◆ YOUR ASSIGNMENT
Type the entries out again exactly as they read, but leave every picture behind.

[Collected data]
○ ○ ○ ○ ○ ○ ○
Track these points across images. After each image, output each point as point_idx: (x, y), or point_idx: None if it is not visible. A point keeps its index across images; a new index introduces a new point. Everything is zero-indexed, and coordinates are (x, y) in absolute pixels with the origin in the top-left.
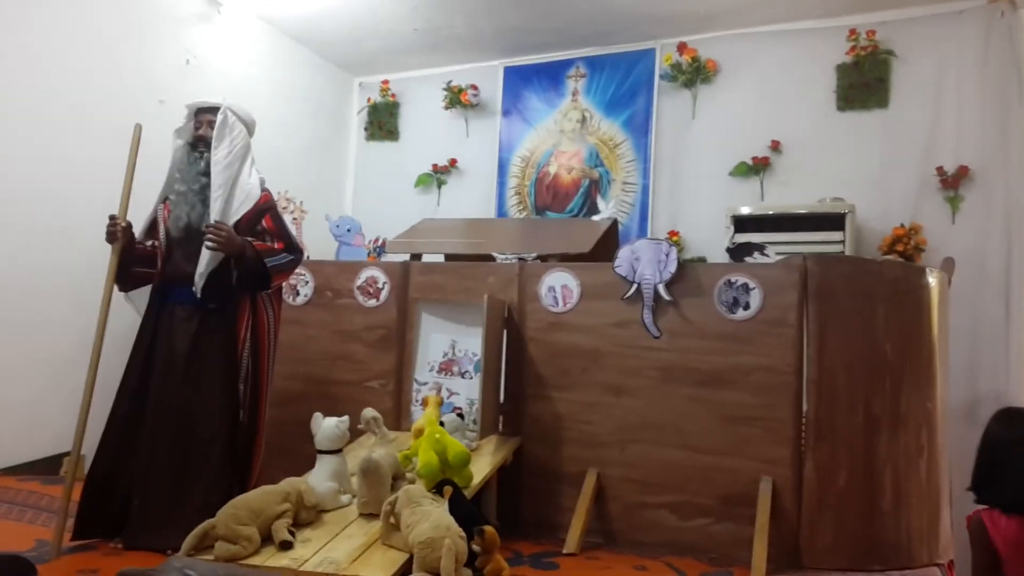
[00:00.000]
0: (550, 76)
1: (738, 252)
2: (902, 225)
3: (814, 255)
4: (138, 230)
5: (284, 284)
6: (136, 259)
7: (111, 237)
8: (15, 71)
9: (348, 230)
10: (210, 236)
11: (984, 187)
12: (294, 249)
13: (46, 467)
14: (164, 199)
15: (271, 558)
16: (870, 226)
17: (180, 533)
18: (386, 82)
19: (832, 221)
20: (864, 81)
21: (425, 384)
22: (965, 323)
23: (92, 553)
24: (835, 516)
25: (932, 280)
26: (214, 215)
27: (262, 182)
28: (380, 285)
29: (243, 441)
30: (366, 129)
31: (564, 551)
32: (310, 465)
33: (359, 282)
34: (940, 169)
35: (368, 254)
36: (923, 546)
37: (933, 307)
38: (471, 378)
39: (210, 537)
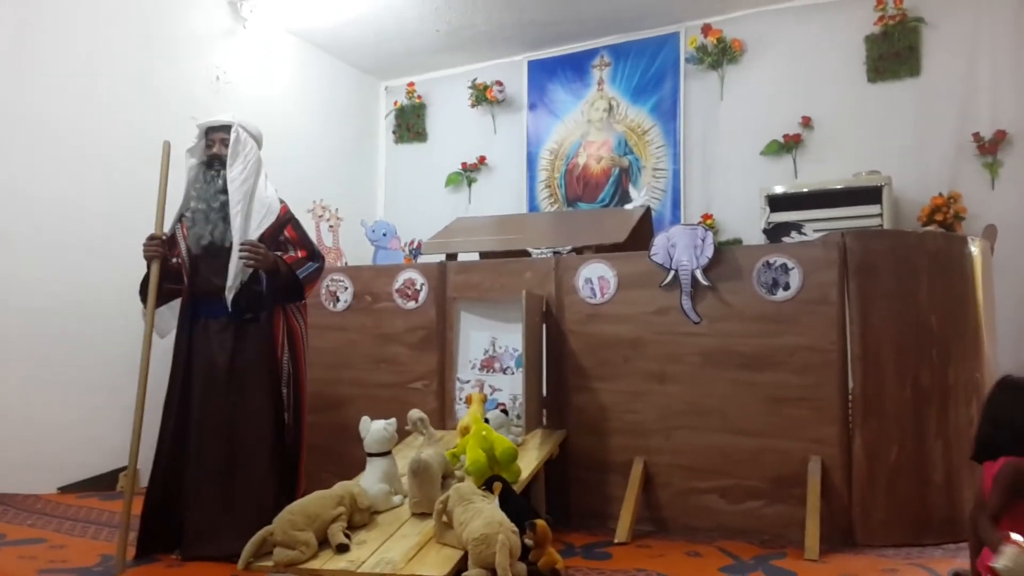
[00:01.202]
0: (574, 67)
1: (775, 232)
2: (940, 194)
3: (852, 231)
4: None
5: (314, 291)
6: (166, 275)
7: (151, 254)
8: (52, 97)
9: (384, 234)
10: (247, 255)
11: (1023, 149)
12: (316, 256)
13: (103, 483)
14: (180, 218)
15: (329, 561)
16: (908, 197)
17: (234, 540)
18: (412, 84)
19: (869, 195)
20: (894, 51)
21: (468, 382)
22: (1011, 289)
23: (154, 566)
24: (887, 492)
25: (974, 249)
26: (236, 230)
27: (276, 193)
28: (418, 287)
29: (290, 442)
30: (394, 132)
31: (615, 540)
32: (359, 468)
33: (397, 285)
34: (976, 135)
35: (404, 256)
36: None
37: (977, 276)
38: (513, 374)
39: (268, 544)
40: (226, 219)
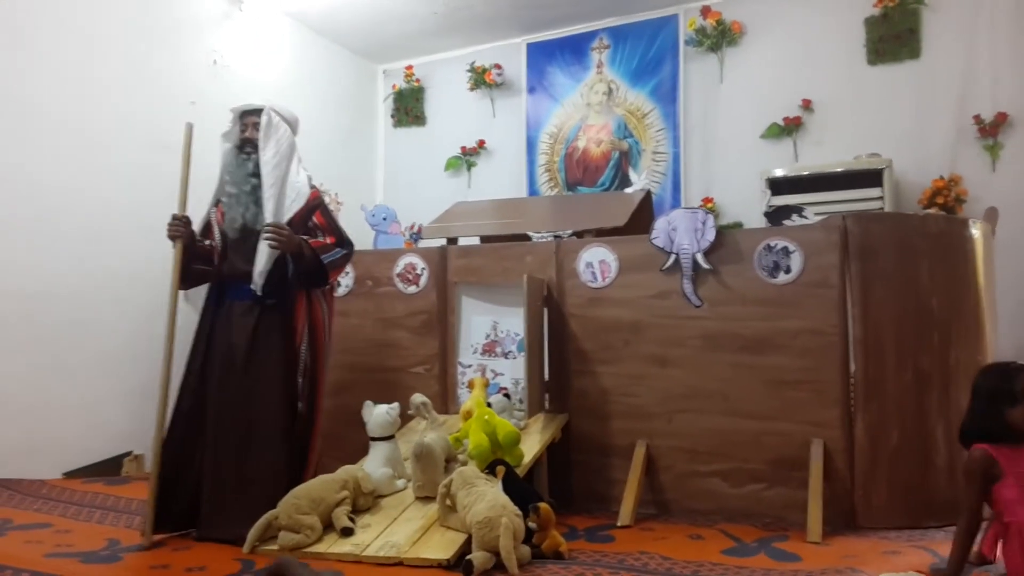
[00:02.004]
0: (573, 49)
1: (776, 216)
2: (941, 177)
3: (853, 214)
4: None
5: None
6: (195, 256)
7: (173, 233)
8: (50, 83)
9: (384, 218)
10: (271, 236)
11: None
12: (345, 243)
13: (108, 468)
14: (216, 201)
15: (334, 545)
16: (908, 180)
17: (246, 523)
18: (410, 67)
19: (869, 178)
20: (894, 33)
21: (469, 367)
22: (1012, 272)
23: (162, 549)
24: (888, 475)
25: (976, 231)
26: (268, 215)
27: (309, 179)
28: (419, 271)
29: (302, 432)
30: (393, 116)
31: (618, 524)
32: (361, 452)
33: (398, 269)
34: (977, 117)
35: (405, 241)
36: None
37: (978, 258)
38: (514, 358)
39: (273, 528)
40: (257, 202)
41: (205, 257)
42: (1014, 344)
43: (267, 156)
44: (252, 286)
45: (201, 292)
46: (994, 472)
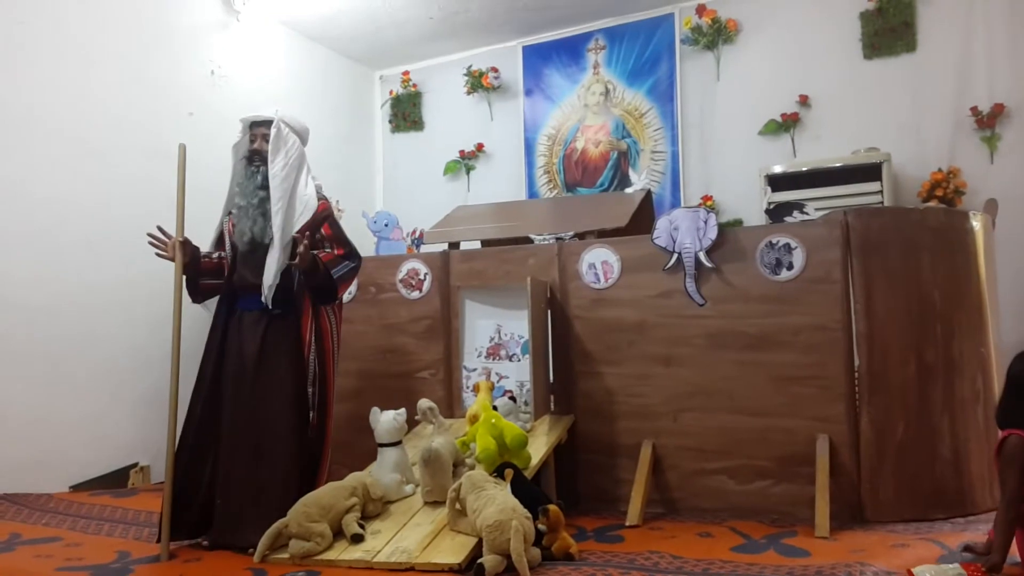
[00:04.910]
0: (569, 51)
1: (777, 212)
2: (940, 170)
3: (854, 209)
4: (206, 243)
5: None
6: (203, 272)
7: (162, 255)
8: (48, 94)
9: (386, 225)
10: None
11: (1021, 123)
12: (354, 255)
13: (114, 480)
14: (228, 213)
15: (344, 552)
16: (907, 174)
17: (258, 530)
18: (407, 73)
19: (868, 172)
20: (889, 27)
21: (474, 370)
22: (1012, 263)
23: (174, 561)
24: (895, 469)
25: (976, 224)
26: (276, 228)
27: (319, 189)
28: (422, 276)
29: (314, 441)
30: (391, 121)
31: (627, 523)
32: (369, 458)
33: (401, 275)
34: (974, 109)
35: (407, 246)
36: (985, 492)
37: (979, 251)
38: (519, 361)
39: (283, 536)
40: (265, 215)
41: (213, 271)
42: (1016, 335)
43: (275, 169)
44: (263, 299)
45: (215, 300)
46: None
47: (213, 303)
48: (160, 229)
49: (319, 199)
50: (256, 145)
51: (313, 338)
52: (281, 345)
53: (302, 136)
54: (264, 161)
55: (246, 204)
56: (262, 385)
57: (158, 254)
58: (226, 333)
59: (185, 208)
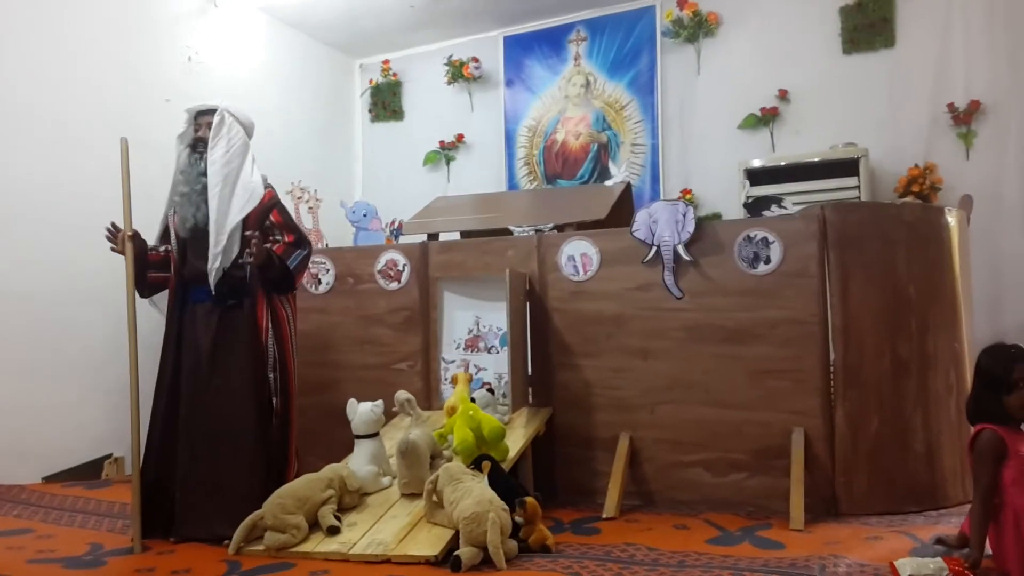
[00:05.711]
0: (550, 42)
1: (756, 206)
2: (916, 165)
3: (831, 204)
4: (153, 235)
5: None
6: (150, 265)
7: (115, 248)
8: (25, 80)
9: (364, 215)
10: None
11: (997, 120)
12: (304, 242)
13: (88, 472)
14: (171, 204)
15: (320, 544)
16: (884, 169)
17: (225, 522)
18: (387, 62)
19: (846, 167)
20: (869, 22)
21: (452, 362)
22: (986, 258)
23: (147, 553)
24: (869, 462)
25: (951, 219)
26: (213, 213)
27: (264, 179)
28: (400, 267)
29: (278, 427)
30: (370, 111)
31: (604, 516)
32: (345, 450)
33: (379, 266)
34: (951, 105)
35: (386, 237)
36: (957, 485)
37: (954, 246)
38: (497, 353)
39: (259, 528)
40: (208, 202)
41: (159, 265)
42: (990, 330)
43: (216, 155)
44: (209, 285)
45: (166, 296)
46: (1002, 452)
47: (163, 301)
48: (112, 224)
49: (265, 187)
50: (200, 133)
51: (270, 324)
52: (237, 334)
53: (247, 128)
54: (207, 148)
55: (189, 191)
56: (219, 376)
57: (112, 248)
58: (181, 326)
59: (131, 200)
○ ○ ○ ○ ○ ○ ○
◆ TASK RESULT
Track these points across images. After each image, output each point as point_idx: (x, y), or point_idx: None if it is not visible. A point keeps its index across images; a new index introduces a new point. Everything is zero-indexed, and coordinates are (x, y) in absolute pixels with the origin in the top-left.
[00:00.000]
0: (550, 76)
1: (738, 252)
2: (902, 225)
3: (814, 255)
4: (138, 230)
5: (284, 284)
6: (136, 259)
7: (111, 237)
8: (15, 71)
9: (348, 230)
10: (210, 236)
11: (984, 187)
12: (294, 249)
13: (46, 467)
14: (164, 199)
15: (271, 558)
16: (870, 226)
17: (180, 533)
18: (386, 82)
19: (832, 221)
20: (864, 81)
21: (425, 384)
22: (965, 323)
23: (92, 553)
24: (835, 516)
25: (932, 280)
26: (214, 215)
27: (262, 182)
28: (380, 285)
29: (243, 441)
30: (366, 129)
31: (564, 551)
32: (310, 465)
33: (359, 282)
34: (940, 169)
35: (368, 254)
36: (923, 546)
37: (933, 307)
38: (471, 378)
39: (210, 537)
[00:01.202]
0: (574, 67)
1: (775, 232)
2: (940, 194)
3: (852, 231)
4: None
5: (314, 291)
6: (166, 275)
7: (151, 254)
8: (52, 97)
9: (384, 234)
10: (247, 255)
11: (1023, 149)
12: (316, 256)
13: (103, 483)
14: (180, 218)
15: (329, 561)
16: (908, 197)
17: (234, 540)
18: (412, 84)
19: (869, 195)
20: (894, 51)
21: (468, 382)
22: (1011, 289)
23: (154, 566)
24: (887, 492)
25: (974, 249)
26: (236, 230)
27: (276, 193)
28: (418, 287)
29: (290, 442)
30: (394, 132)
31: (615, 540)
32: (359, 468)
33: (397, 285)
34: (976, 135)
35: (404, 256)
36: None
37: (977, 276)
38: (513, 374)
39: (268, 544)
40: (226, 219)
[00:02.004]
0: (573, 49)
1: (776, 216)
2: (941, 177)
3: (853, 214)
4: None
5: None
6: (195, 256)
7: (173, 233)
8: (50, 83)
9: (384, 218)
10: (271, 236)
11: None
12: (345, 243)
13: (108, 468)
14: (216, 201)
15: (334, 545)
16: (908, 180)
17: (246, 523)
18: (410, 67)
19: (869, 178)
20: (894, 33)
21: (469, 367)
22: (1012, 272)
23: (162, 549)
24: (888, 475)
25: (976, 231)
26: (268, 215)
27: (309, 179)
28: (419, 271)
29: (302, 432)
30: (393, 116)
31: (618, 524)
32: (361, 452)
33: (398, 269)
34: (977, 117)
35: (405, 241)
36: None
37: (978, 258)
38: (514, 358)
39: (273, 528)
40: (257, 202)
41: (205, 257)
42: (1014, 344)
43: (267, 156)
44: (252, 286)
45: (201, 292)
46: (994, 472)
[00:04.910]
0: (569, 51)
1: (777, 212)
2: (940, 170)
3: (854, 209)
4: (206, 243)
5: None
6: (203, 272)
7: (162, 255)
8: (48, 94)
9: (386, 225)
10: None
11: (1021, 123)
12: (354, 255)
13: (114, 480)
14: (228, 213)
15: (344, 552)
16: (907, 174)
17: (258, 530)
18: (407, 73)
19: (868, 172)
20: (889, 27)
21: (474, 370)
22: (1012, 263)
23: (174, 561)
24: (895, 469)
25: (976, 224)
26: (276, 228)
27: (319, 189)
28: (422, 276)
29: (314, 441)
30: (391, 121)
31: (627, 523)
32: (369, 458)
33: (401, 275)
34: (974, 109)
35: (407, 246)
36: (985, 492)
37: (979, 251)
38: (519, 361)
39: (283, 536)
40: (265, 215)
41: (213, 271)
42: (1016, 335)
43: (275, 169)
44: (263, 299)
45: (215, 300)
46: None
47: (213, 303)
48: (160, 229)
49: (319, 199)
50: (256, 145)
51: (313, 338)
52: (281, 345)
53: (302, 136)
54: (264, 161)
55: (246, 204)
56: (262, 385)
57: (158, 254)
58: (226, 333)
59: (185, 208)
[00:05.711]
0: (550, 42)
1: (756, 206)
2: (916, 165)
3: (831, 204)
4: (153, 235)
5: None
6: (150, 265)
7: (115, 248)
8: (25, 80)
9: (364, 215)
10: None
11: (997, 120)
12: (304, 242)
13: (88, 472)
14: (171, 204)
15: (320, 544)
16: (884, 169)
17: (225, 522)
18: (387, 62)
19: (846, 167)
20: (869, 22)
21: (452, 362)
22: (986, 258)
23: (147, 553)
24: (869, 462)
25: (951, 219)
26: (213, 213)
27: (264, 179)
28: (400, 267)
29: (278, 427)
30: (370, 111)
31: (604, 516)
32: (345, 450)
33: (379, 266)
34: (951, 105)
35: (386, 237)
36: (957, 485)
37: (954, 246)
38: (497, 353)
39: (259, 528)
40: (208, 202)
41: (159, 265)
42: (990, 330)
43: (216, 155)
44: (209, 285)
45: (166, 296)
46: (1002, 452)
47: (163, 301)
48: (112, 224)
49: (265, 187)
50: (200, 133)
51: (270, 324)
52: (237, 334)
53: (247, 128)
54: (207, 148)
55: (189, 191)
56: (219, 376)
57: (112, 248)
58: (181, 326)
59: (131, 200)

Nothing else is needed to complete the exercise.